Videogames are on the cusp of something “really exciting”, says Tomb Raider dev27 Aug 2012
Videogames have long struggled with serious themes. Whenever sex, homosexuality, drug dependence and the like are depicted in a legitimate (i.e. adult) way, the reaction from the mainstream media – and even sections of the dedicated videogame press – has been less than friendly.
It seems there are large swathes of the population that continue believe that games should be just that, games. They shouldn’t be a medium in which themes, ideas and issues are depicted and explored.
In a recent interview with Tomb Raider global brand manager Karl Stewart, I asked him about that problem and if it is more difficult for games to approach delicate subject matter. Of course, Tomb Raider itself knows all about a backlash… as evidenced by the ridiculous and childish response many had to “attempted rape” comments.
In general Stewart seems positive, going so far as to say that the industry is on the “cusp of something exciting”.
“I think it’s a challenge [to include emotion], because the player has control of the character,” Stewart told us. “You watch movies and TV shows and you see that range of emotions played out countless times and it’s fine.
“I think we’re at the cusp of something exciting right now. You’re seeing in lots of videogame franchises really deep narratives and we’re starting to highlight and challenge serious topics. It’s a really exciting time for the medium.”
Stewart goes on to talk about what kind of emotional response the team at Crystal Dynamics would like from the player with the upcoming Tomb Raider.

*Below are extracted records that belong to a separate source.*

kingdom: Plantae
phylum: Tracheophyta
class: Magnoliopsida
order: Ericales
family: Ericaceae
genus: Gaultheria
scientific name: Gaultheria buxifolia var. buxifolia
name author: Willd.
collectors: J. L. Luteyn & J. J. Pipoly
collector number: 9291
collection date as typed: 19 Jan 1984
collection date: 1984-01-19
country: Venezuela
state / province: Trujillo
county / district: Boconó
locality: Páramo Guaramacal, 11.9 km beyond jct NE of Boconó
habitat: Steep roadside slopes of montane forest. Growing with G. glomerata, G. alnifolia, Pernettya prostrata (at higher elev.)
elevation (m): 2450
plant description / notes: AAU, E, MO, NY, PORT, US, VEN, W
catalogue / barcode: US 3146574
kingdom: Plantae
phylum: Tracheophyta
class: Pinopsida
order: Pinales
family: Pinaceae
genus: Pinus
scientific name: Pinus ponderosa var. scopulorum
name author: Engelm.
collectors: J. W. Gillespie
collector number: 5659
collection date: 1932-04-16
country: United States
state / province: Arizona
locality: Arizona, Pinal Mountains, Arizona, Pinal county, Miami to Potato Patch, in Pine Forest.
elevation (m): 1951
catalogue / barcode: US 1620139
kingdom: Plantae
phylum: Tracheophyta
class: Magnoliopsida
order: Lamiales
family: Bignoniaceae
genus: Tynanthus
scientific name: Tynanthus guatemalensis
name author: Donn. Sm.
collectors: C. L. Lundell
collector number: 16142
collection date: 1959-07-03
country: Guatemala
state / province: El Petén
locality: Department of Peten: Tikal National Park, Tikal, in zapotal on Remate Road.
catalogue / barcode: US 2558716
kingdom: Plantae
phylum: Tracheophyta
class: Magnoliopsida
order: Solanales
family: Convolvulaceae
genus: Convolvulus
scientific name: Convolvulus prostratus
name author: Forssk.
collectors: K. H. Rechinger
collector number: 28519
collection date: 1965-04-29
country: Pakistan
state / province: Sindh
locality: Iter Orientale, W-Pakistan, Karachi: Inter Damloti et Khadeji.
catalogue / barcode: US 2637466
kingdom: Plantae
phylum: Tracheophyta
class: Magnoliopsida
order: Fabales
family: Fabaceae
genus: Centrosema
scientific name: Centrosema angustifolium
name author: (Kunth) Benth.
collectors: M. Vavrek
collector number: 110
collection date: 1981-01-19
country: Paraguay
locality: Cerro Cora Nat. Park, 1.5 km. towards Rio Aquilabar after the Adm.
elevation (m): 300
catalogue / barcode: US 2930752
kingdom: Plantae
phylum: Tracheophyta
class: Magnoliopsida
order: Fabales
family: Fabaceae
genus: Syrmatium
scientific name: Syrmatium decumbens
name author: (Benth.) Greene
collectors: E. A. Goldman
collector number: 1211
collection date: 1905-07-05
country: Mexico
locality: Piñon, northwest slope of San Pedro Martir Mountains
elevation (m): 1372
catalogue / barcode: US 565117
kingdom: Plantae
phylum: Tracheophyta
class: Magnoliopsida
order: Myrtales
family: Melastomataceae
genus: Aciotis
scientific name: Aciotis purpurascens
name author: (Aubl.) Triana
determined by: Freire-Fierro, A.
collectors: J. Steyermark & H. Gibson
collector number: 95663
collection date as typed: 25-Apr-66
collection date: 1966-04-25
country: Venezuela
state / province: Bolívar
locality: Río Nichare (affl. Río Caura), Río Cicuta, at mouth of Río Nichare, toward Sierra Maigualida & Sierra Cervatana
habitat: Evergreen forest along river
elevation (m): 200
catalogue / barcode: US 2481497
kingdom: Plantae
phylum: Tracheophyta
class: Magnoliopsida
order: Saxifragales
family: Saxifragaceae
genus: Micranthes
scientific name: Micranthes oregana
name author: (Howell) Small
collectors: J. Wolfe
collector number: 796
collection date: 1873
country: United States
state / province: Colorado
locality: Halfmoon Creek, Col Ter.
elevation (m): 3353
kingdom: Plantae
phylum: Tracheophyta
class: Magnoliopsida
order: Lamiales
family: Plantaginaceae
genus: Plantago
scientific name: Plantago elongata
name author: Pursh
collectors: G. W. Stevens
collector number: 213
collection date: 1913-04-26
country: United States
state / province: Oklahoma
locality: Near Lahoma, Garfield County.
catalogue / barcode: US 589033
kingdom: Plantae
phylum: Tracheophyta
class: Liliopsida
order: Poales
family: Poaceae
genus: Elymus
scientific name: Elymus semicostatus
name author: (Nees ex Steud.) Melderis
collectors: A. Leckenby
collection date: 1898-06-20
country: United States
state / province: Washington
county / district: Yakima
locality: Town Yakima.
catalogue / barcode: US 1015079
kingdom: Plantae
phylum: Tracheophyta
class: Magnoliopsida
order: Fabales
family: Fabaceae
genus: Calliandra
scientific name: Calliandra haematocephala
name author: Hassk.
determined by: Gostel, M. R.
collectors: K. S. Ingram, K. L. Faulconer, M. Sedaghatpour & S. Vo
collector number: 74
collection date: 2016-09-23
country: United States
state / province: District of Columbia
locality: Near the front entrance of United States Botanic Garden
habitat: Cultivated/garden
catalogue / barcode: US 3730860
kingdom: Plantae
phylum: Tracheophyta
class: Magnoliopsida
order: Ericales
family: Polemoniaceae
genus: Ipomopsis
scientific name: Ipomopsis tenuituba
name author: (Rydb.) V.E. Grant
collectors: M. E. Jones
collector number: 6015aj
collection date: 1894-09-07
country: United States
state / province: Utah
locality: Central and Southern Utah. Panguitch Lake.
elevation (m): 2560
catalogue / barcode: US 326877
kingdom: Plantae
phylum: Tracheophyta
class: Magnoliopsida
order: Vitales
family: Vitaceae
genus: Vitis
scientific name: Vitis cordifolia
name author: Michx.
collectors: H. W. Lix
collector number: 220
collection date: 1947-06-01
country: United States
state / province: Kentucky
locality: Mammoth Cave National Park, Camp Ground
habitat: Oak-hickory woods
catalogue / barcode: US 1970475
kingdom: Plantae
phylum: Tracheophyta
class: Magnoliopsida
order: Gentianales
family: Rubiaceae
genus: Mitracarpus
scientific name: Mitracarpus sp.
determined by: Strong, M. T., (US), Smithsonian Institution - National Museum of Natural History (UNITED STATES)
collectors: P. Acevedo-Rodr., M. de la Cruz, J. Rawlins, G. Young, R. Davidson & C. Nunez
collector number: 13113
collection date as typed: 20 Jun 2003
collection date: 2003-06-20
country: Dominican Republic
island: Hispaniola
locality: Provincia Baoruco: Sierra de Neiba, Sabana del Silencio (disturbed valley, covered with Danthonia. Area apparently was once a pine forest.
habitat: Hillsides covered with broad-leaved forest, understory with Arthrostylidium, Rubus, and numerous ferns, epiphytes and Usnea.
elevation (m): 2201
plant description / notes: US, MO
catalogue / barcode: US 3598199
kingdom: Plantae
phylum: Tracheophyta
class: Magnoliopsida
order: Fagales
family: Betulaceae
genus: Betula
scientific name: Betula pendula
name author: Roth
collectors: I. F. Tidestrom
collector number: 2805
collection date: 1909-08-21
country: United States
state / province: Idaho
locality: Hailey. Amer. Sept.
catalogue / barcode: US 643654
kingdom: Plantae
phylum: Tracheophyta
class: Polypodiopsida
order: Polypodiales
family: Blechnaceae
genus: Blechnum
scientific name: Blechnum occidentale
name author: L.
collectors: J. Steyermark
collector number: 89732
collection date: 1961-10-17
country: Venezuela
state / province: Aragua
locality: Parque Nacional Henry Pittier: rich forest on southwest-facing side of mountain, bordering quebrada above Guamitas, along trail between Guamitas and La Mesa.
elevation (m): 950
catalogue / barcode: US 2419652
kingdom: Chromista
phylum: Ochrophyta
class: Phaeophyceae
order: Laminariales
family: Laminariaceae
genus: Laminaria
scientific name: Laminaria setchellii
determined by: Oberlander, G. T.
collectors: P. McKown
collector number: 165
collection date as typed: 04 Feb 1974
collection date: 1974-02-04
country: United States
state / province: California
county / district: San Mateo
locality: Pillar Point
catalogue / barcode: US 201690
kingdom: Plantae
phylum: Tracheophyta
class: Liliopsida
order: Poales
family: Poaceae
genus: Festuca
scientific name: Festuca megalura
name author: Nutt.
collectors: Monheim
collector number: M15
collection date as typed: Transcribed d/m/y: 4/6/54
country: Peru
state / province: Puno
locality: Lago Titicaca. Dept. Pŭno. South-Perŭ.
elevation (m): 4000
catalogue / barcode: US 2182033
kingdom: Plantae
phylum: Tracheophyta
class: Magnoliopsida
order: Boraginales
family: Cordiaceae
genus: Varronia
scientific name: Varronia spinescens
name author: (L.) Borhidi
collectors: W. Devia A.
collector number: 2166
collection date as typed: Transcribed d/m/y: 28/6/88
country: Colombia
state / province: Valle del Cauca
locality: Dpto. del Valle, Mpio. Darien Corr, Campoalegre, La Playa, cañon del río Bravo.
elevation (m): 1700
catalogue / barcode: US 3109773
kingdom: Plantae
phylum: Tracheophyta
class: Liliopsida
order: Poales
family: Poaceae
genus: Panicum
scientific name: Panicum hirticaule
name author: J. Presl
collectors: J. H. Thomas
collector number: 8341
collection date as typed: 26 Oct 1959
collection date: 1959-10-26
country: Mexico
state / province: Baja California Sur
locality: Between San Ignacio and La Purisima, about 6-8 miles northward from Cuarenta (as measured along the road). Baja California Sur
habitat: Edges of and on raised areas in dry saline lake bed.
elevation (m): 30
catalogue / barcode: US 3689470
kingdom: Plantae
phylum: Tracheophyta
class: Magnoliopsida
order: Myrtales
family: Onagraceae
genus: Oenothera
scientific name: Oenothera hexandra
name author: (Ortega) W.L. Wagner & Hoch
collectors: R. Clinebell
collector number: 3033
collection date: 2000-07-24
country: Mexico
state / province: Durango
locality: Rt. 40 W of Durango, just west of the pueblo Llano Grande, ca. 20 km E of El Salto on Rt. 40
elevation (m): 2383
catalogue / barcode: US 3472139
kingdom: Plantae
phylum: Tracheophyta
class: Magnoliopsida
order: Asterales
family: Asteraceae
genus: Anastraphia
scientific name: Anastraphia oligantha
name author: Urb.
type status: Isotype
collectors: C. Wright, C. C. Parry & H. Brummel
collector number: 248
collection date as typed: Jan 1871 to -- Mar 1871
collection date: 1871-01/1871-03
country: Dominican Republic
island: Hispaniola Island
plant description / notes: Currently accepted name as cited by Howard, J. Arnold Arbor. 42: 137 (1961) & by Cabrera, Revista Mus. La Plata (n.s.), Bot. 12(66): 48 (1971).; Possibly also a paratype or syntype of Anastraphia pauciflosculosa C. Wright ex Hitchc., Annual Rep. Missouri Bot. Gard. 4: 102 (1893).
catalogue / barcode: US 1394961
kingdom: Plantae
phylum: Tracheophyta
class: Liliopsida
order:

“Certainly from our perspective, we want to take you on a journey of breaking [Lara] down and then building her back up again. How do you get that bond between player and something happening on the screen to the extent that you feel things like loss and jubilation along with her? It needs to be more than just feeling a certain way because that’s how you think you should react.
“When something happens we want you to feel that you’ve really experienced it, to think ‘that was amazing'”.